(Stored data entries)
■ ■ ■

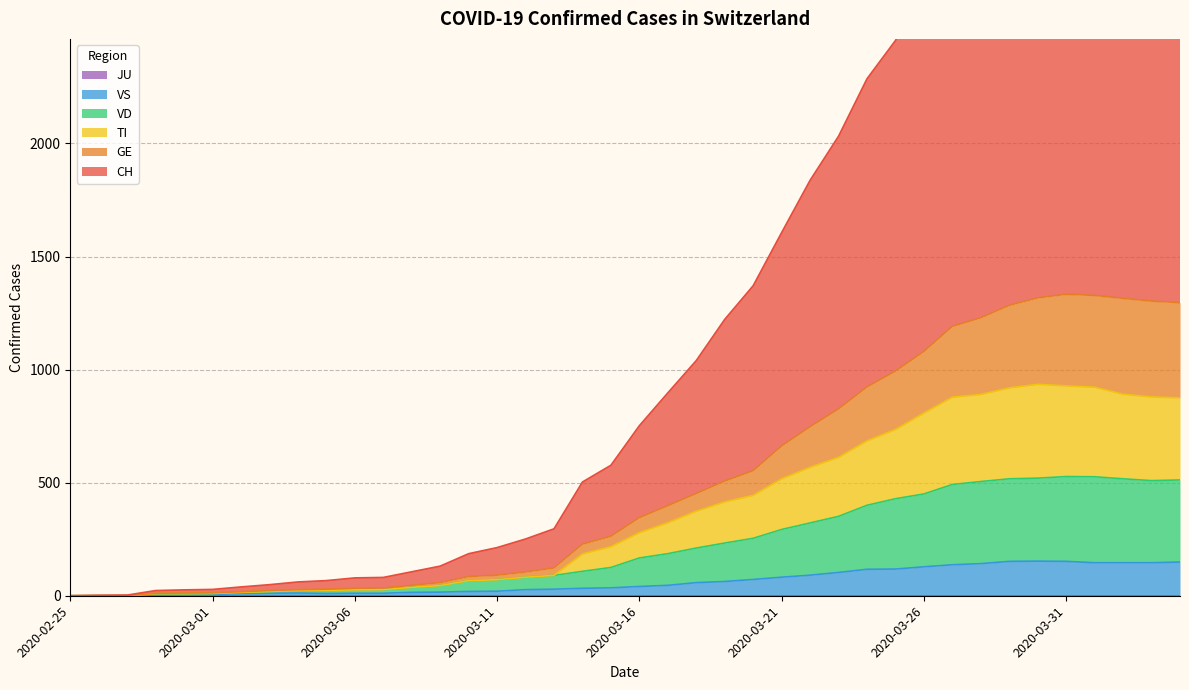

What is the average value of the CH series?

1295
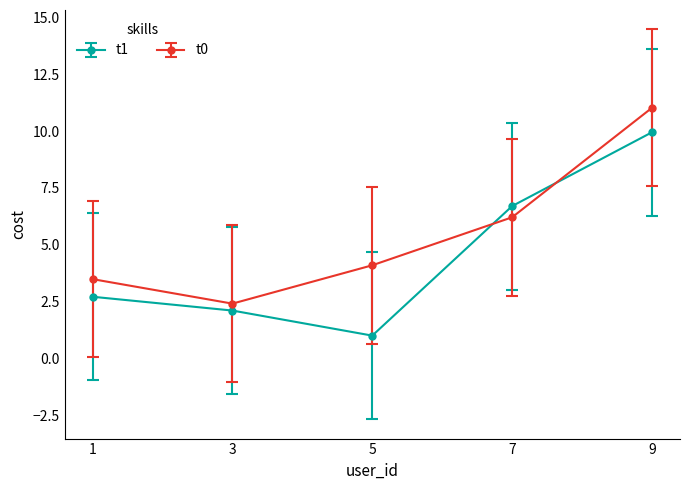

Where is t1 nearest to the value 5?

7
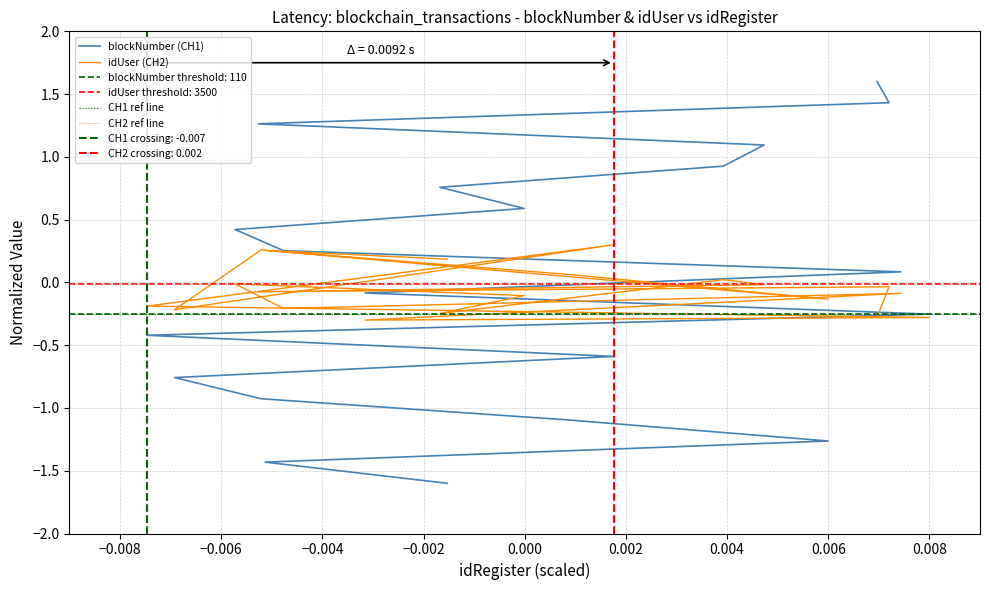

Where is the first local maximum for idUser?

−0.008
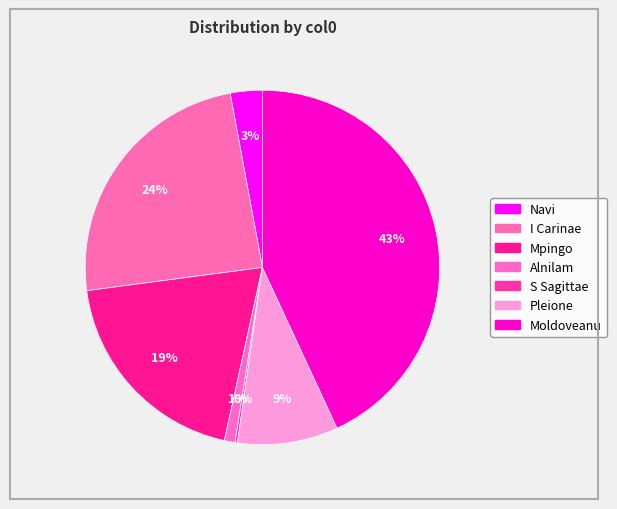

How many segments does this pie chart have?

7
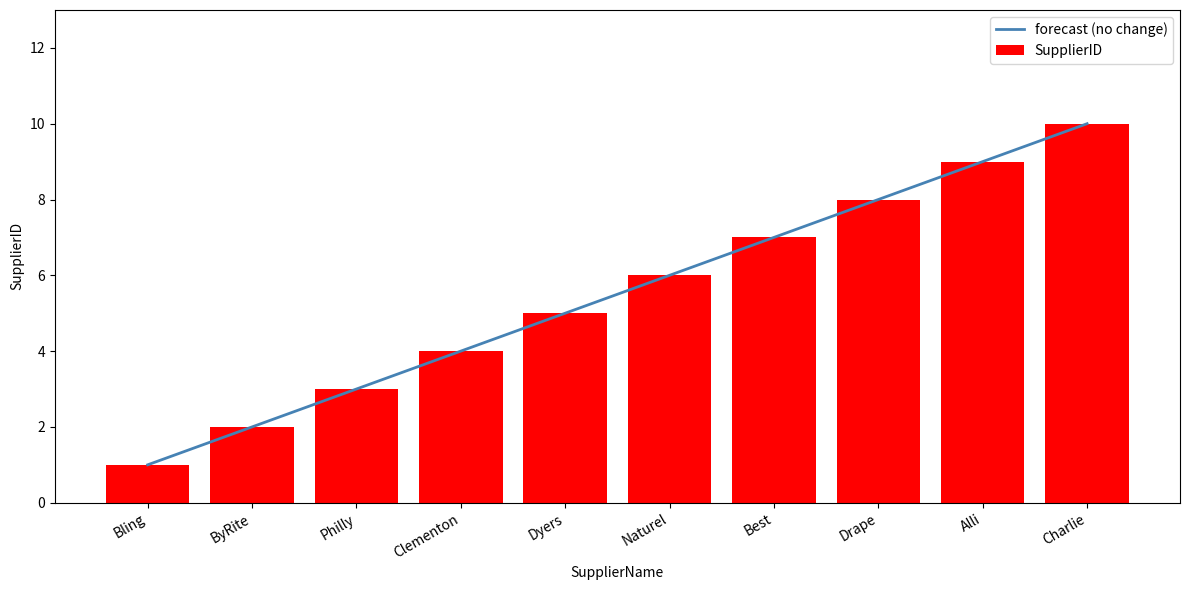

How many bars are there in total?

10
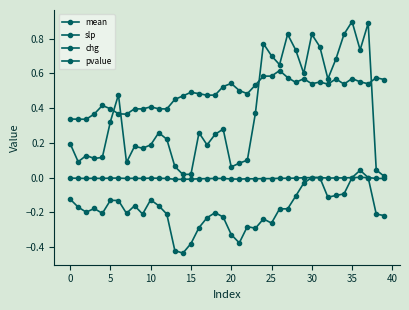

How many categories are shown in the chart?

40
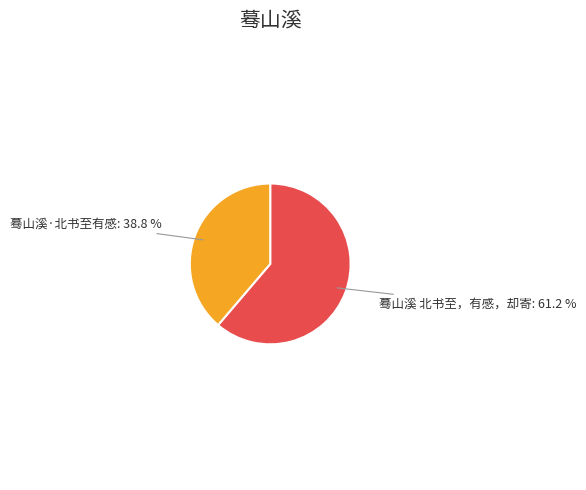

Does any single category account for the majority?

Yes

■ ■ ■

Rewrite all of the entries with "chart" replaced by "graph" wherever it occurs, leaving everything else the same. Omit the pictures from your answer.

*RESPONSE AREA*
What is the average value of the CH series?

1295

Where is t1 nearest to the value 5?

7

Where is the first local maximum for idUser?

−0.008

How many segments does this pie graph have?

7

How many bars are there in total?

10

How many categories are shown in the graph?

40

Does any single category account for the majority?

Yes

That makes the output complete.